Top of EXERCISE MATERIAL

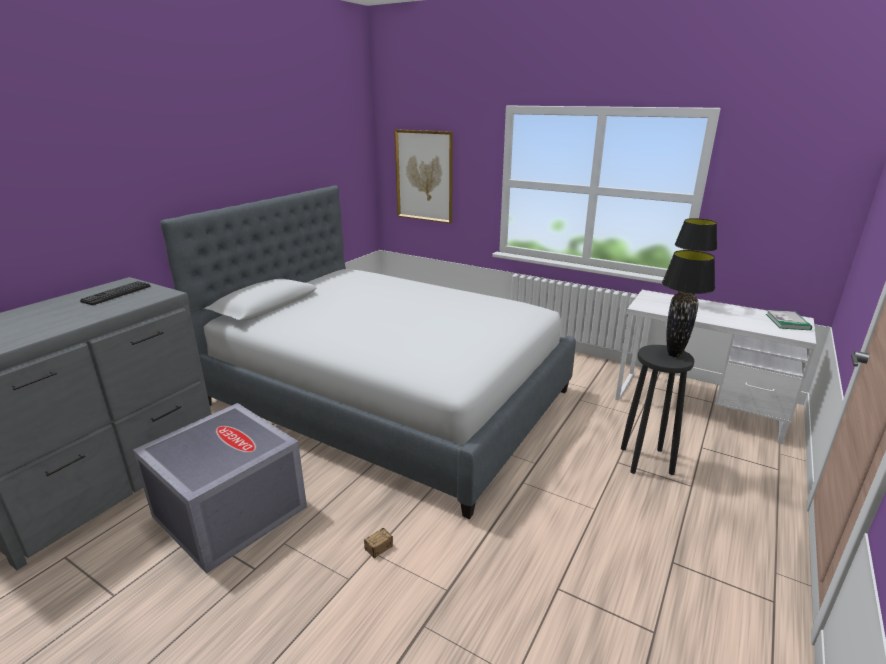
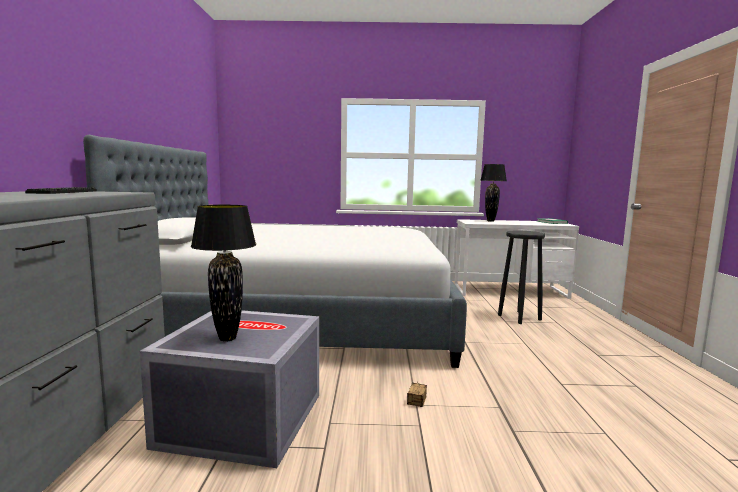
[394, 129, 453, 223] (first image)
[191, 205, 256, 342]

Bottom of EXERCISE MATERIAL
Top of EXERCISE MATERIAL

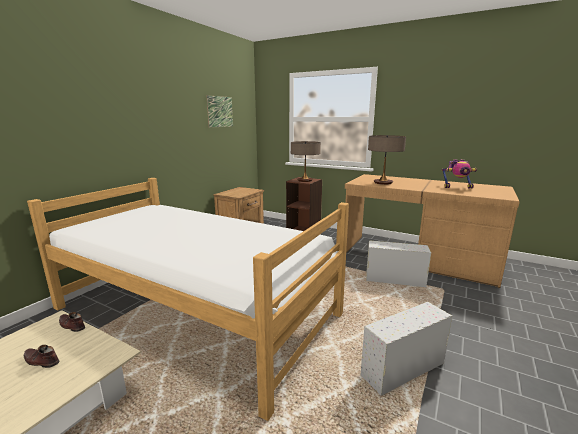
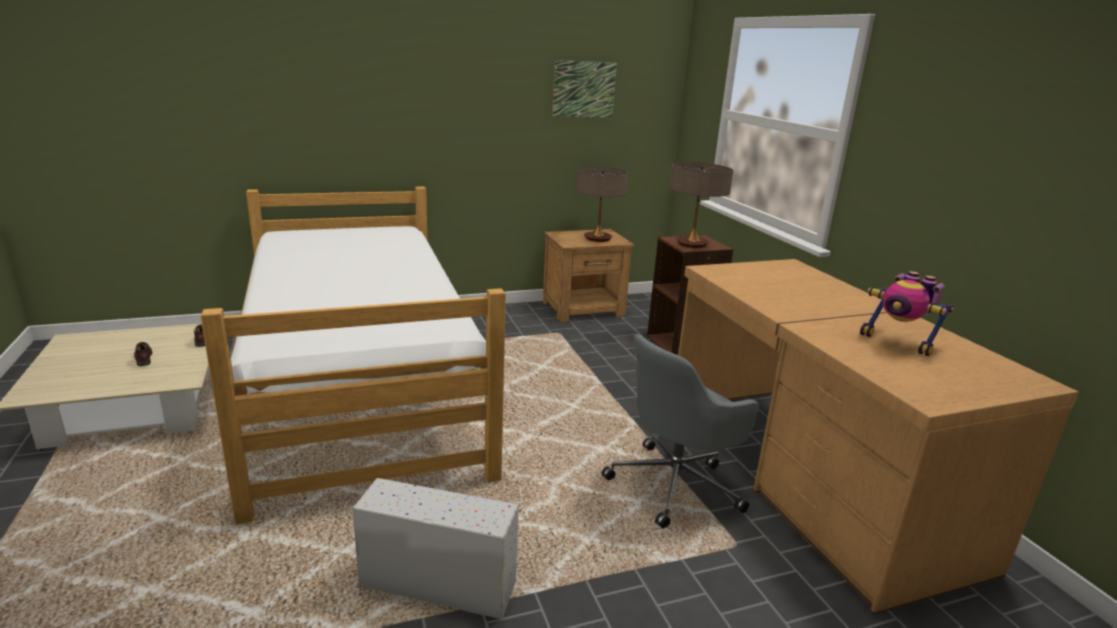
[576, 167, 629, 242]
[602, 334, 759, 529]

Bottom of EXERCISE MATERIAL
Top of EXERCISE MATERIAL

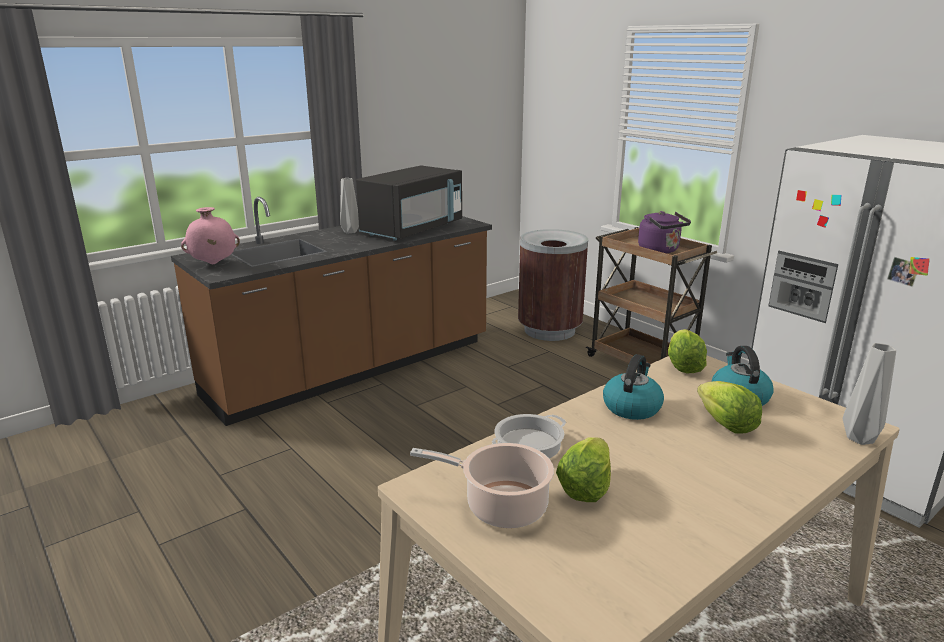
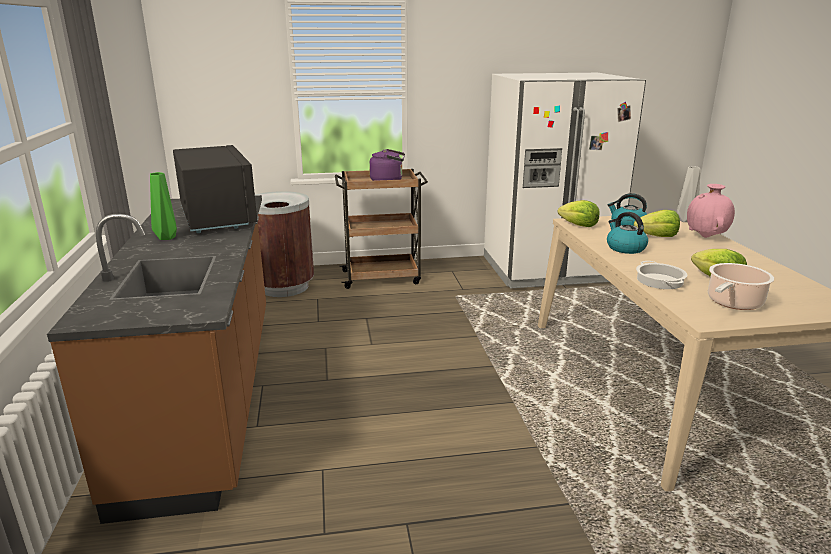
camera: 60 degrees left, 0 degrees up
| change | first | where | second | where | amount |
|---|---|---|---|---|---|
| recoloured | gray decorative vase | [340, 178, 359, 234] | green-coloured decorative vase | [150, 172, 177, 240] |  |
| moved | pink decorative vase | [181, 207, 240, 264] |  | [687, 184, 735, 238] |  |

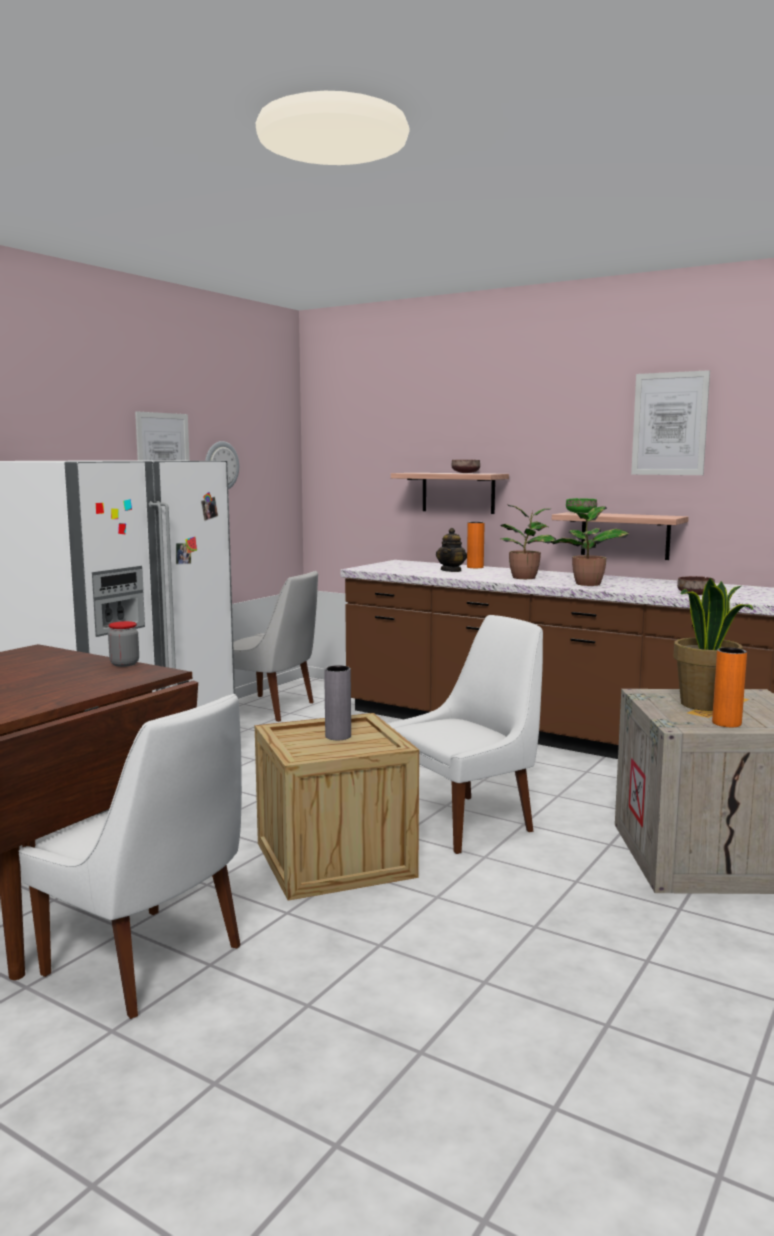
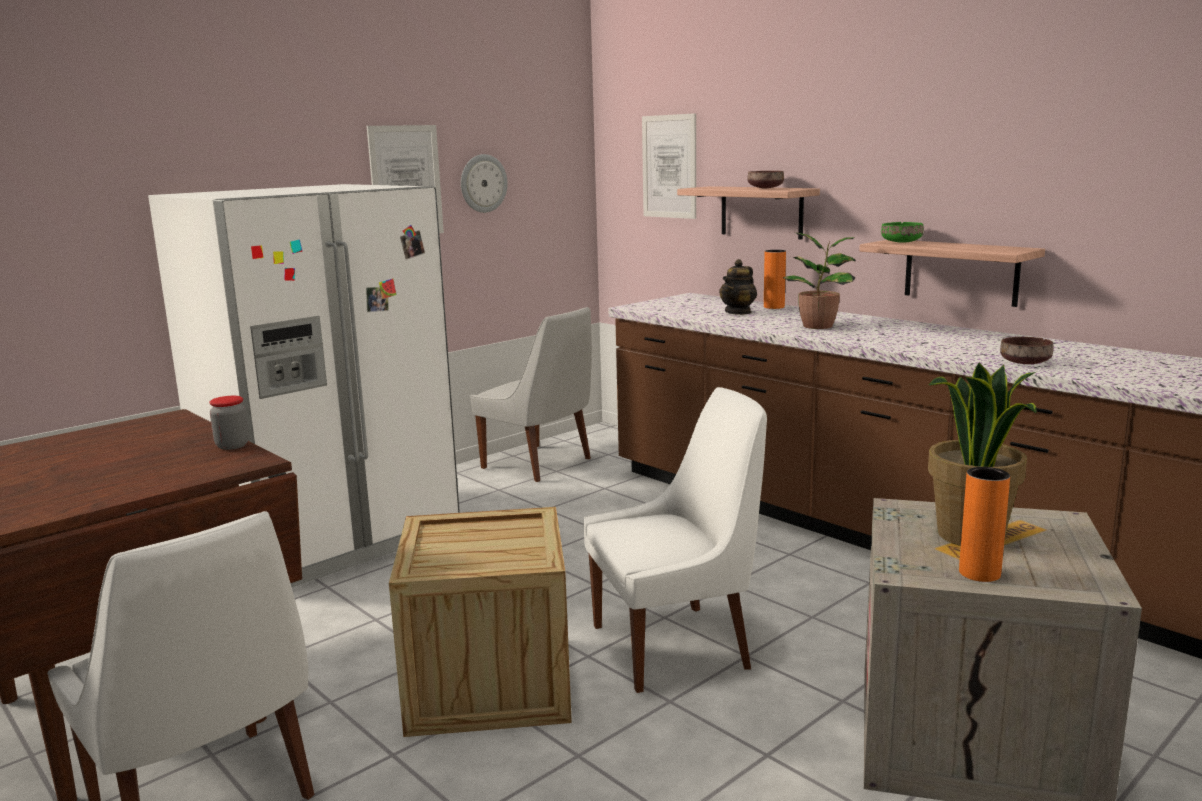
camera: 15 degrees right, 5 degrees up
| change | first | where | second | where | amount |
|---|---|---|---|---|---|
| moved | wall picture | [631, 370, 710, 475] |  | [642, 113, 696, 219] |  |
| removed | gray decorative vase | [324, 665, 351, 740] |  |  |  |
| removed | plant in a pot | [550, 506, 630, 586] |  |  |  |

Bottom of EXERCISE MATERIAL

Could you return exactly the stretch of the data above that starts at the line with "camera: 60 degrees left, 0 degrees up" and ends at the line with "recoloured | gray", both lines included?

▶ _EXPECTED OUTPUT_:
camera: 60 degrees left, 0 degrees up
| change | first | where | second | where | amount |
|---|---|---|---|---|---|
| recoloured | gray decorative vase | [340, 178, 359, 234] | green-coloured decorative vase | [150, 172, 177, 240] |  |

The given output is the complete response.